На следующий день плыли недолго. После полудня Калина причалил к берегу по правую руку. Вдоль реки и вглубь здесь раскинулся широкий луг, ограниченный лесистыми холмами. Калина оставил Матвея налаживать стан, а сам ушел — бродил вдали по травам, глядя под ноги, или вдруг озирался, словно что-то потерял, влезал на кривые бугры, часто натыканные повсюду и заросшие малиной.
— Искал, что ль, чего? — насмешливо спросил Матвей, когда Калина вернулся. — Вогулов тайных?
— Это, княжич, знаменитое поле Чулмандор, — пояснил Калина. — Здесь два с половиной века назад пермяки и вогулы разбили татар.
Калина протянул Матвею ладонь, на которой лежали позеленевшие наконечники стрел.
— Медные, — презрительно сказал Матвей.
— Тогда железа мало делали. Железные стрелы только у татар были, а у наших — медь да кость. Однако ж победили.
Матвей окинул взглядом пустынное поле, тихо зарастающее молодой травой.
— Для нас Чулмандор все равно что Куликово поле для Москвы.
— А велика ли у татар сила была? — заинтересовавшись, уважительно спросил Матвей.
— Велика. Говорят, тридцать туменов.
— Тридцать татарских туменов всю вселенную завоюют, — не поверил Матвей.
— Татары конные в степи сильны. А сюда они на лодках против реки шли. На тюрени-то с шибасами много коней не возьмешь. А пеший татарин валок… Вон там пермяки стояли, — Калина махнул рукой вверх по течению. — Татары на них кинулись. А им в бок ударили вогулы, что прятались на пармах. Почти все татары и полегли, мало кто ушел. Эти вот бугры, что здесь повсюду, — скудельни татарские. Я еще помню, что валялись здесь и порубленные татарские лодки — из травы торчали черные носы и ребра, а сквозь днища деревца проросли. Теперь уж те деревца вон какие…

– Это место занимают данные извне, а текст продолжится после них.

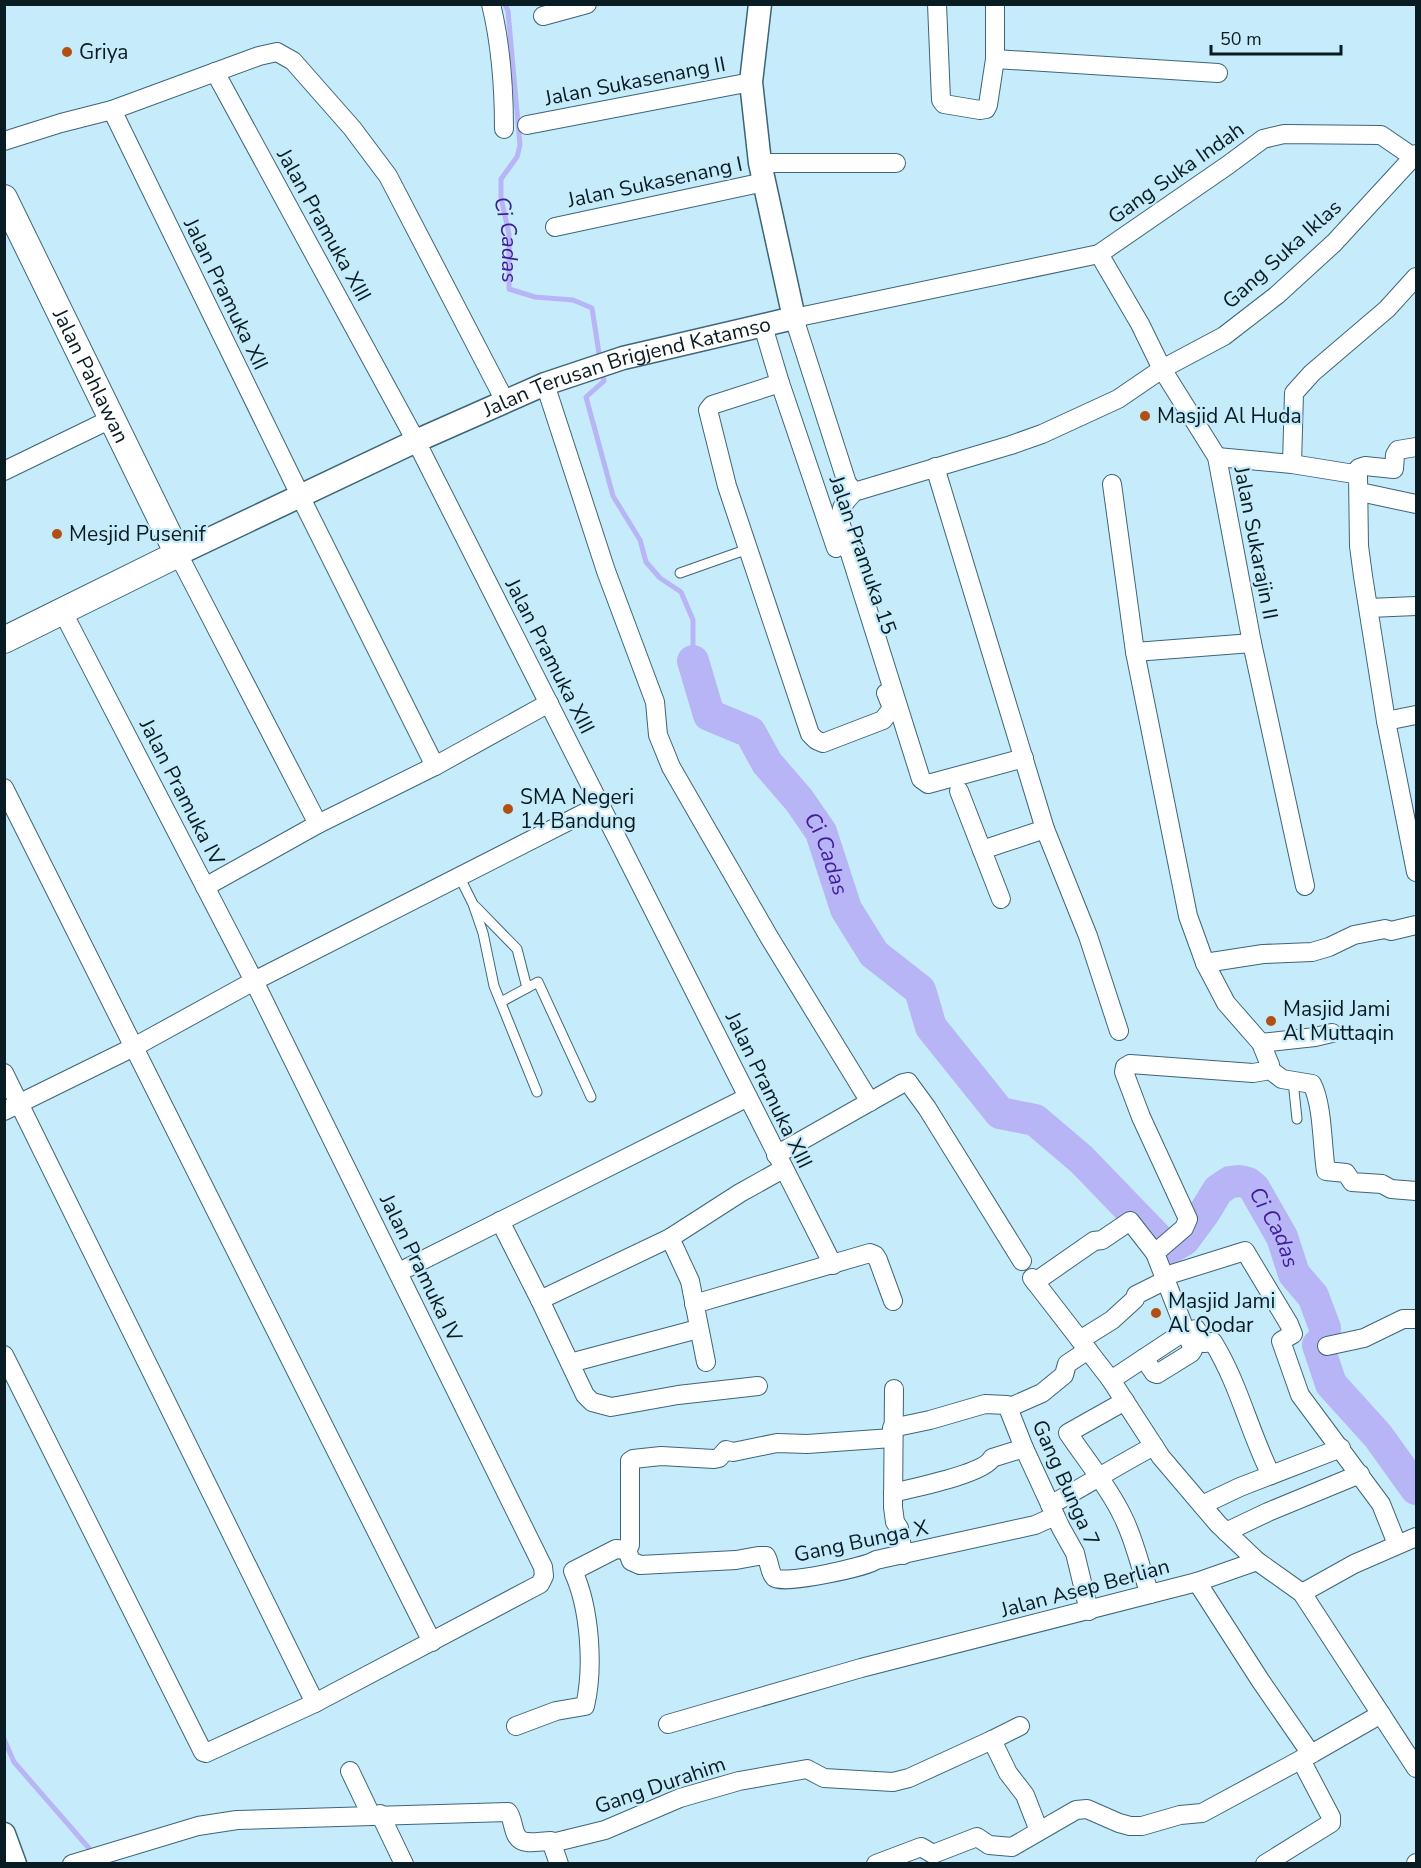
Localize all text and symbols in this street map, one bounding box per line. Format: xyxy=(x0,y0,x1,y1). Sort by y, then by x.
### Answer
scale bar xyxy=(1211,18,1342,56)
text: 50 m xyxy=(1220,27,1262,51)
place label: Griya xyxy=(79,38,128,66)
marker: Griya xyxy=(60,45,74,59)
street label: Jalan Sukasenang II xyxy=(541,50,728,112)
street label: Gang Suka Indah xyxy=(1102,116,1250,230)
street label: Jalan Pramuka XIII xyxy=(270,143,378,306)
street label: Jalan Sukasenang I xyxy=(564,150,745,214)
street label: Gang Suka Iklas xyxy=(1217,193,1347,315)
water label: Ci Cadas xyxy=(486,194,524,283)
street label: Jalan Pramuka XII xyxy=(177,213,275,374)
street label: Jalan Pahlawan xyxy=(46,303,136,448)
street label: Jalan Terusan Brigjend Katamso xyxy=(478,310,774,424)
place label: Masjid Al Huda xyxy=(1157,402,1302,430)
marker: Masjid Al Huda xyxy=(1138,409,1152,423)
street label: Jalan Sukarajin II xyxy=(1227,463,1285,622)
street label: Jalan Pramuka 15 xyxy=(822,471,903,638)
place label: Mesjid Pusenif xyxy=(69,520,207,548)
marker: Mesjid Pusenif xyxy=(50,527,64,541)
street label: Jalan Pramuka XIII xyxy=(498,573,601,738)
street label: Jalan Pramuka IV xyxy=(133,713,231,870)
place label: SMA Negeri 14 Bandung xyxy=(520,783,636,835)
marker: SMA Negeri 14 Bandung xyxy=(501,802,515,816)
water label: Ci Cadas xyxy=(797,806,856,899)
place label: Masjid Jami Al Muttaqin xyxy=(1283,995,1394,1047)
street label: Jalan Pramuka XIII xyxy=(719,1006,819,1173)
marker: Masjid Jami Al Muttaqin xyxy=(1264,1014,1278,1028)
water label: Ci Cadas xyxy=(1241,1181,1306,1271)
street label: Jalan Pramuka IV xyxy=(373,1189,469,1347)
place label: Masjid Jami Al Qodar xyxy=(1168,1287,1275,1339)
marker: Masjid Jami Al Qodar xyxy=(1149,1306,1163,1320)
street label: Gang Bunga 7 xyxy=(1026,1415,1106,1551)
street label: Gang Bunga X xyxy=(791,1513,931,1569)
street label: Jalan Asep Berlian xyxy=(997,1552,1173,1624)
street label: Gang Durahim xyxy=(591,1750,729,1820)

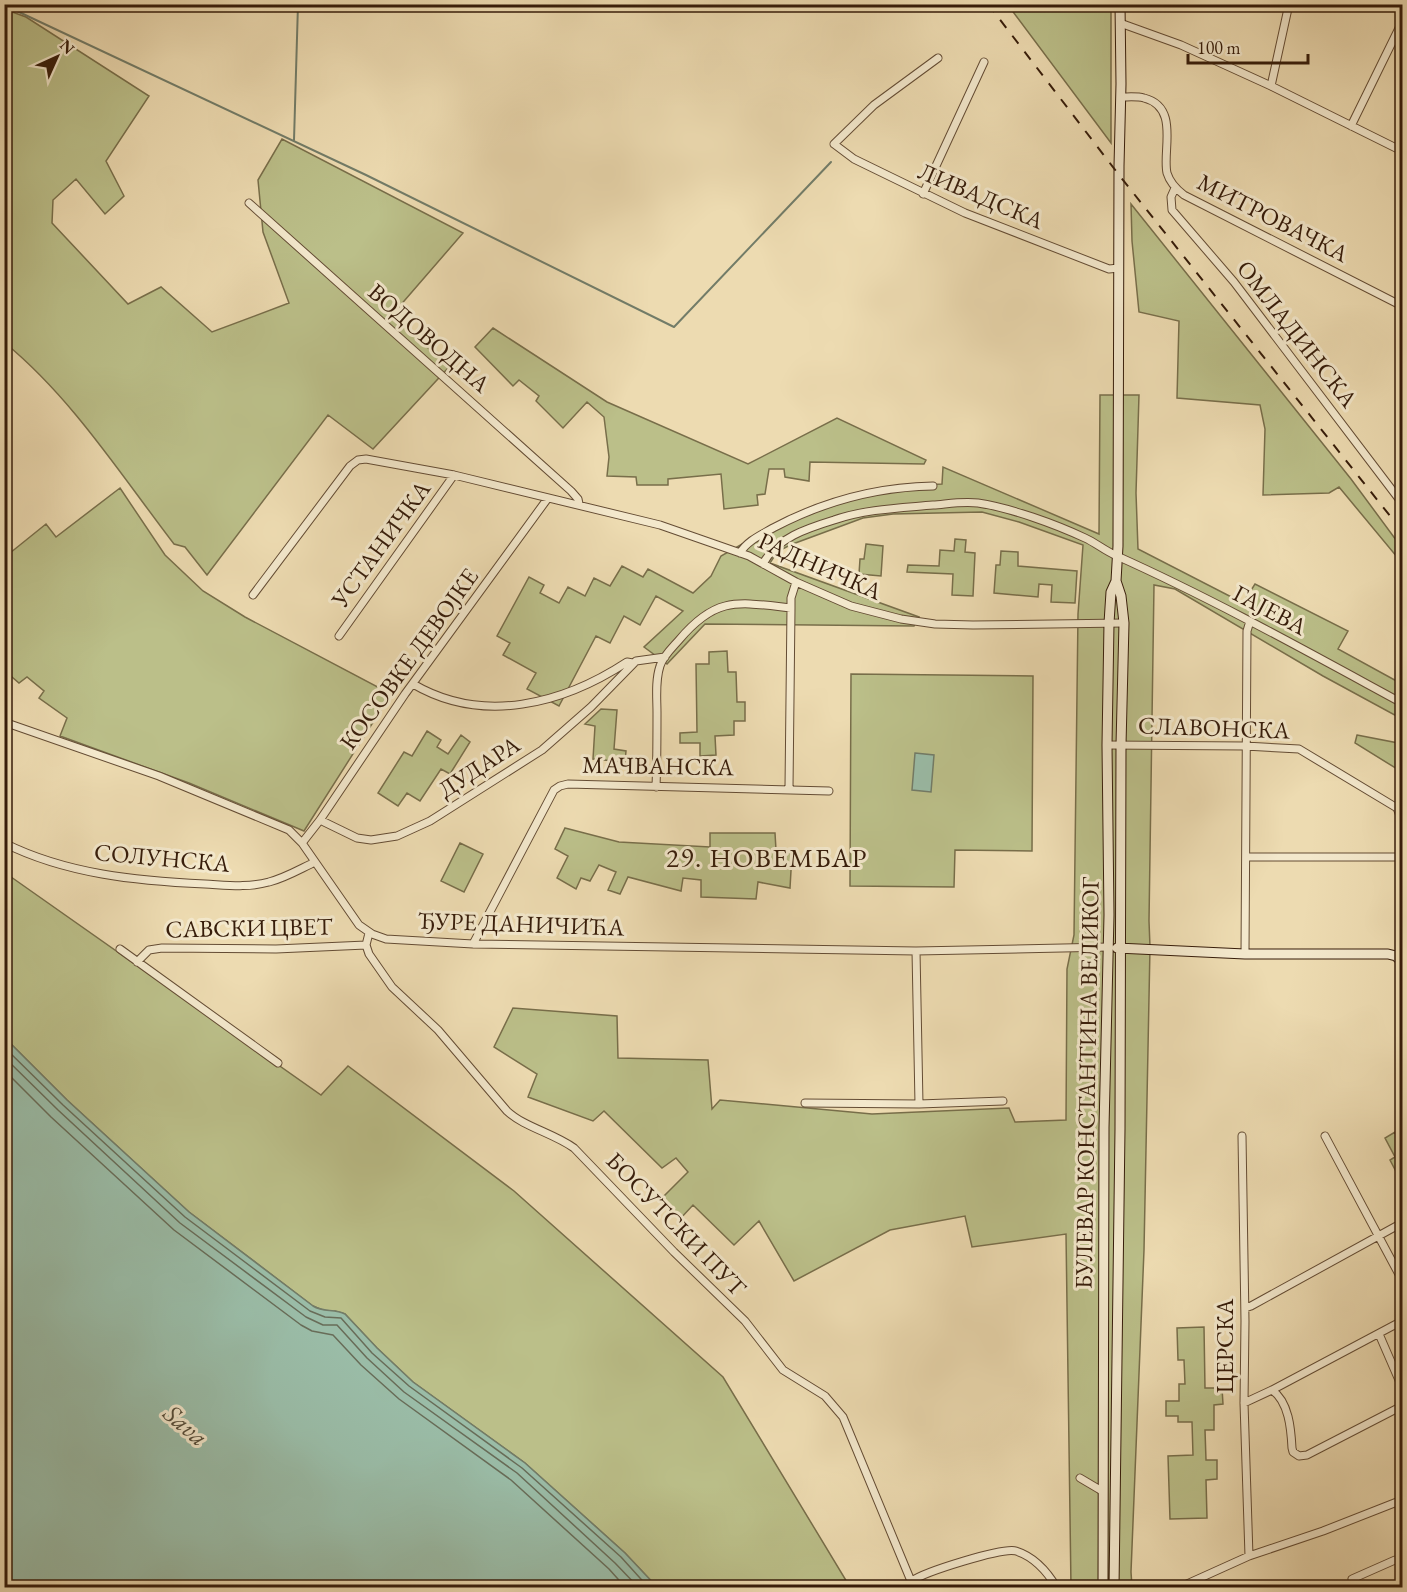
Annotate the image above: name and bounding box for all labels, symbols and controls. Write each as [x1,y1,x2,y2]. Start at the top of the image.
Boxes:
north arrow [27,27,87,87]
scale bar [1188,27,1308,65]
text: N [55,35,79,59]
text: 100 m [1197,36,1241,59]
street label: ЛИВАДСКА [914,155,1049,236]
street label: МИТРОВАЧКА [1192,166,1354,269]
street label: ОМЛАДИНСКА [1230,254,1365,414]
street label: ВОДОВОДНА [362,276,497,399]
street label: УСТАНИЧКА [324,474,437,614]
street label: РАДНИЧКА [754,525,887,607]
street label: КОСОВКЕ ДЕВОЈКЕ [332,562,485,756]
street label: ГАЈЕВА [1228,577,1313,642]
street label: СЛАВОНСКА [1137,709,1291,746]
street label: ДУДАРА [432,728,526,805]
street label: МАЧВАНСКА [582,749,735,782]
street label: СОЛУНСКА [93,836,232,879]
district label: 29. НОВЕМБАР [666,840,868,875]
street label: БУЛЕВАР КОНСТАНТИНА ВЕЛИКОГ [1067,876,1106,1289]
street label: ЂУРЕ ДАНИЧИЋА [417,904,625,943]
street label: САВСКИ ЦВЕТ [165,911,334,944]
street label: БОСУТСКИ ПУТ [600,1145,754,1303]
street label: ЦЕРСКА [1209,1298,1240,1393]
water label: Sava [156,1396,215,1454]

— Почему ж тогда пермяки татарам харадж давали?
— Народ силен единством. Через двадцать лет после Чулмандора пришел к нам хан Беркай. Он вогульских хаканов подкупил, и вогулы от общего дела откололись. Пермякам же в одиночку было не справиться. Пришлось покориться. Но татары рвались к Последнему морю. Они побоялись навешивать на людей Каменных гор ясак, чтобы не оставить у себя за спиной врагов. Поэтому обложили пермяков данью союзников, легкой данью — хараджем. Ну и клятву верности взяли.
— А я их клятву порушил и хараджа велел не платить. А кто понесет харадж — тому велел руку рубить.
— Не по летам ты крут, — неприязненно заметил Калина.
— Как того дело требовало, так и поступил.
— Легко тебе дохлую собаку пинать. И в ребра ее, и в зубы…
— Ты это о чем?
— О том, что давно уж Золотая Орда на куски развалилась, и ханства нынешние не чета Чингизову. Пермяки с татарами за два столетия крепко срослись. Их харадж уж и не дань, а так, знак уважения. От татар добра не меньше, чем горя. Как, впрочем, и от Руси. Ничего не поделаешь — соседи, и живем по-соседски: и рубахи друг на друге пластаем, и пожар вместе гасим.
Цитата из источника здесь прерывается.